Required work
Rewrite everything from the first of the rows down through the line containing "温度センサーの異常を示しています。「E1」の場合は、", changing "белый" to "черный" and leaving all else as it is.
========================================================================
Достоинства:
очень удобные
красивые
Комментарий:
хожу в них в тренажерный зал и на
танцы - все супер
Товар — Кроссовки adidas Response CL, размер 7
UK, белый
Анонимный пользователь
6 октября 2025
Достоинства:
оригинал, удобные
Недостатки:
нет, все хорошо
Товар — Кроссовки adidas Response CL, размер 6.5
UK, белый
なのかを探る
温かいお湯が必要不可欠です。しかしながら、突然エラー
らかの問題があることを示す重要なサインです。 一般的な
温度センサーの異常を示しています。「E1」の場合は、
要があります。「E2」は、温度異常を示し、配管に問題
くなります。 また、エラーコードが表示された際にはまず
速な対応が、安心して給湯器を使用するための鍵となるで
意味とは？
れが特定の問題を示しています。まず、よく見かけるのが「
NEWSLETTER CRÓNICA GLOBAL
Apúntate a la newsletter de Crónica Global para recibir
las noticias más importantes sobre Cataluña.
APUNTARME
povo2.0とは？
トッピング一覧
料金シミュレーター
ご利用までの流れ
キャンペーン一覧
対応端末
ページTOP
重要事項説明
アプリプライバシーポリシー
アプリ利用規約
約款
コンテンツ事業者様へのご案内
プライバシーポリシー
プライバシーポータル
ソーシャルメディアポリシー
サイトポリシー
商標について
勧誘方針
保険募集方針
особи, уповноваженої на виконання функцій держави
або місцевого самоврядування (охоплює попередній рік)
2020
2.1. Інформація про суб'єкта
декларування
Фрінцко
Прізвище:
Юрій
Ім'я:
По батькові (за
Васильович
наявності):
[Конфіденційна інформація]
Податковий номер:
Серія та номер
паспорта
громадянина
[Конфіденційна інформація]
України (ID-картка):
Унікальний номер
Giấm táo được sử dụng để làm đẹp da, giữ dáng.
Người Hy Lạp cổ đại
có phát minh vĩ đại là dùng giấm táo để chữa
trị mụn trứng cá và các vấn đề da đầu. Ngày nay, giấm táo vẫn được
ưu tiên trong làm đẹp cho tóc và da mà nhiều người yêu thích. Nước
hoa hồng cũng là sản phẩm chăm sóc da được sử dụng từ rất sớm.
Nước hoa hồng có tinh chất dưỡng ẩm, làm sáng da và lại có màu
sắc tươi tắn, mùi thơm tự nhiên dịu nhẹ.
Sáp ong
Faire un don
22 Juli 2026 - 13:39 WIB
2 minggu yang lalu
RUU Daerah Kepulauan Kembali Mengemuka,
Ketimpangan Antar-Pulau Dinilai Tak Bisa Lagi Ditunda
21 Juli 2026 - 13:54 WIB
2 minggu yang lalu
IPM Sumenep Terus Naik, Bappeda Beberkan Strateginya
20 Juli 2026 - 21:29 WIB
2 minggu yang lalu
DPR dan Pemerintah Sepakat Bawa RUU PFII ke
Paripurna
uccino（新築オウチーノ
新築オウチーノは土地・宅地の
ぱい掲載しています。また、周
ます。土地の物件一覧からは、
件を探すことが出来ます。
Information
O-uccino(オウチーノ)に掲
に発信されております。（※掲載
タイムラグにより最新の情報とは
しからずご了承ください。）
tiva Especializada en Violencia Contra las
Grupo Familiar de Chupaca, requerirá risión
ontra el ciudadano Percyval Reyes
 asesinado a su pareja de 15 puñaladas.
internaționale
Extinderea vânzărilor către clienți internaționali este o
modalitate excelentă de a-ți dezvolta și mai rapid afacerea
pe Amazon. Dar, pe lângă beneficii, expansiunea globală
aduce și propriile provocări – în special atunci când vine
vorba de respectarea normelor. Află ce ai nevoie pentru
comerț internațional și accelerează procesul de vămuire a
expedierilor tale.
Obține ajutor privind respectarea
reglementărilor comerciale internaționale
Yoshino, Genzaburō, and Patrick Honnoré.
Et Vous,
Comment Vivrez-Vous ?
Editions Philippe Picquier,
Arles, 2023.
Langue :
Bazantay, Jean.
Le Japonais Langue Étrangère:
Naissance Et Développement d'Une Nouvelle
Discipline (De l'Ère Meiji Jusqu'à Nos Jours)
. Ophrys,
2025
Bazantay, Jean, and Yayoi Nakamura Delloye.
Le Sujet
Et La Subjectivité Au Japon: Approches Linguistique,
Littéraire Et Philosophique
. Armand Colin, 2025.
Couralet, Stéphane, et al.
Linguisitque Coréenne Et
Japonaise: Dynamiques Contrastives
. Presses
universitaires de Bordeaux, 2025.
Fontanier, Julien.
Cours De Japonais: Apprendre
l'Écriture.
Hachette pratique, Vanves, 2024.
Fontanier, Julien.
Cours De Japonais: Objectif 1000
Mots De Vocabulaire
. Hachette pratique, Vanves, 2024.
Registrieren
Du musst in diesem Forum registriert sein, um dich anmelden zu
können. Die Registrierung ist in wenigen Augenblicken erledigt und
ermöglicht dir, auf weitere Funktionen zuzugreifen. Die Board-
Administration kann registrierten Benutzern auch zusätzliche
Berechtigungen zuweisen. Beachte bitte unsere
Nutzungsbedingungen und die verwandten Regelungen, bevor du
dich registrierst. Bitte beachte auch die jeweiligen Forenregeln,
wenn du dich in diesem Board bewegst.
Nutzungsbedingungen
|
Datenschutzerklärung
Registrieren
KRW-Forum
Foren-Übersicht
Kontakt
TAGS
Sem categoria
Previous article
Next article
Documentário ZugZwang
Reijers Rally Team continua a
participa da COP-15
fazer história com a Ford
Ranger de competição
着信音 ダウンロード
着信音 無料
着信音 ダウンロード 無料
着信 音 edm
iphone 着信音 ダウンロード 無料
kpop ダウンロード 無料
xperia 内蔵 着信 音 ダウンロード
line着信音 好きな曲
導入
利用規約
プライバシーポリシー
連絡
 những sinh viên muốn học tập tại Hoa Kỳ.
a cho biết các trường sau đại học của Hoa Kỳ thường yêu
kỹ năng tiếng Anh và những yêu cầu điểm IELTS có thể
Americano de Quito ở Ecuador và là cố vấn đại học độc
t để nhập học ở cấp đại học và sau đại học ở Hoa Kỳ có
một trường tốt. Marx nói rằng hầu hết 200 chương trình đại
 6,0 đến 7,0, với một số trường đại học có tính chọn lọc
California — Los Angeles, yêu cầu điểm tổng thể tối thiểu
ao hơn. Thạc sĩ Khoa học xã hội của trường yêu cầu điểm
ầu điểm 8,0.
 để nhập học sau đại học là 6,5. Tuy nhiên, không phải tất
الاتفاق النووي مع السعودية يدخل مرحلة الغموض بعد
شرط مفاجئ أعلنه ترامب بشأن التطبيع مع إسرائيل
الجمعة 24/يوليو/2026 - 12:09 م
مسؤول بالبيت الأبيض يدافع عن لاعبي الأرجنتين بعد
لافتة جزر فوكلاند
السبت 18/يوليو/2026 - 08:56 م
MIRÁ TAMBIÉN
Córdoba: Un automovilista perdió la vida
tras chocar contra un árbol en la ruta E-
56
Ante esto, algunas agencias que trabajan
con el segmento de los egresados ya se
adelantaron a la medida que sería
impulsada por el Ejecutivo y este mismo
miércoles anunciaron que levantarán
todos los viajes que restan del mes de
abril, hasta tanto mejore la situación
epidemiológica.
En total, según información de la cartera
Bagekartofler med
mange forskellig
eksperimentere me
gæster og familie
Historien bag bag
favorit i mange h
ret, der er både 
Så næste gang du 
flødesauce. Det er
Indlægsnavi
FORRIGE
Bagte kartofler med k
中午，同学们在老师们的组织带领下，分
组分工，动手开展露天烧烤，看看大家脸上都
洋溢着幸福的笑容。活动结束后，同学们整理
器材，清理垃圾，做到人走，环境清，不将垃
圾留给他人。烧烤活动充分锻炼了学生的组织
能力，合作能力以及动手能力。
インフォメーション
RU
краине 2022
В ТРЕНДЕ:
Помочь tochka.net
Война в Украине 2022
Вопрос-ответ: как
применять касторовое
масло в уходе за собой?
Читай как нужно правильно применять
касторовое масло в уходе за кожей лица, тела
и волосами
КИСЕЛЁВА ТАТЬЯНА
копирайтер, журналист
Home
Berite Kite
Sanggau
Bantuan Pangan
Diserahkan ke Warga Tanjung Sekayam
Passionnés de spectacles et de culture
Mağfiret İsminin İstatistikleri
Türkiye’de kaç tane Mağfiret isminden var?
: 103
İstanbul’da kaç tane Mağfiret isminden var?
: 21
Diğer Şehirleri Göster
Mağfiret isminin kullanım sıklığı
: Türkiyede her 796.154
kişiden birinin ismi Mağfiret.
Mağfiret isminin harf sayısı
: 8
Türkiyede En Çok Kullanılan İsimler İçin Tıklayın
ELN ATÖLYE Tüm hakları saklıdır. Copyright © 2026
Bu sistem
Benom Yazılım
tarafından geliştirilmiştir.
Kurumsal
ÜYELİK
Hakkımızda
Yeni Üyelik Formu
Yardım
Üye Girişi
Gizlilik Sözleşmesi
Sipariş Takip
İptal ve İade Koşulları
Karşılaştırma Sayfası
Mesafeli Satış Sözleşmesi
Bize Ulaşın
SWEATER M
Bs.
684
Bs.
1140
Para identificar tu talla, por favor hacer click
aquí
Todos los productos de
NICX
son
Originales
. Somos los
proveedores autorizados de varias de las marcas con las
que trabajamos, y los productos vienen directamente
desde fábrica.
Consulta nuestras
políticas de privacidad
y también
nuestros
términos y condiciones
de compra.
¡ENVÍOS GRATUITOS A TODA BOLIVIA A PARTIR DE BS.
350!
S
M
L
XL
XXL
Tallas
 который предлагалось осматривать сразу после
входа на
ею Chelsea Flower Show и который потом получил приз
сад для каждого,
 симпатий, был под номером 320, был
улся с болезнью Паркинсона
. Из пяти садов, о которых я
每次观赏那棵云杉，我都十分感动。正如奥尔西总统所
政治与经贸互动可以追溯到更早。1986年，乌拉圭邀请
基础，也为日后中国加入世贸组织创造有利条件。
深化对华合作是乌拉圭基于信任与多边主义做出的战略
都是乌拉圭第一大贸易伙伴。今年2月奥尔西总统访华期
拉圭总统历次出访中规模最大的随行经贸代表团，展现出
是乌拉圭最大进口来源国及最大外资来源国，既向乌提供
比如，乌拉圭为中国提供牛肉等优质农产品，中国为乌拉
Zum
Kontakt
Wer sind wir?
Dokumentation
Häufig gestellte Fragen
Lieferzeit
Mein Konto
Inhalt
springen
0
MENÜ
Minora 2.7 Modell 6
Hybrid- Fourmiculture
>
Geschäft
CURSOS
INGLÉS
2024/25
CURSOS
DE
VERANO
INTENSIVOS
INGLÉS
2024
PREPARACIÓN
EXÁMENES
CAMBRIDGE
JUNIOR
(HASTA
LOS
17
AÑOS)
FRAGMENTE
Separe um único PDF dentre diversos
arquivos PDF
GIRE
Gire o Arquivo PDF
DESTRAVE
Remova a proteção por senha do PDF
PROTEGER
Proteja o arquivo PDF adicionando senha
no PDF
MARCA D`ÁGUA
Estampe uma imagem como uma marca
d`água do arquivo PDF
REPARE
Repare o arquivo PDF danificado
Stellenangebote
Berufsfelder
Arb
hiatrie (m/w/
========================================================================
Answer to the problem
Достоинства:
очень удобные
красивые
Комментарий:
хожу в них в тренажерный зал и на
танцы - все супер
Товар — Кроссовки adidas Response CL, размер 7
UK, черный
Анонимный пользователь
6 октября 2025
Достоинства:
оригинал, удобные
Недостатки:
нет, все хорошо
Товар — Кроссовки adidas Response CL, размер 6.5
UK, черный
なのかを探る
温かいお湯が必要不可欠です。しかしながら、突然エラー
らかの問題があることを示す重要なサインです。 一般的な
温度センサーの異常を示しています。「E1」の場合は、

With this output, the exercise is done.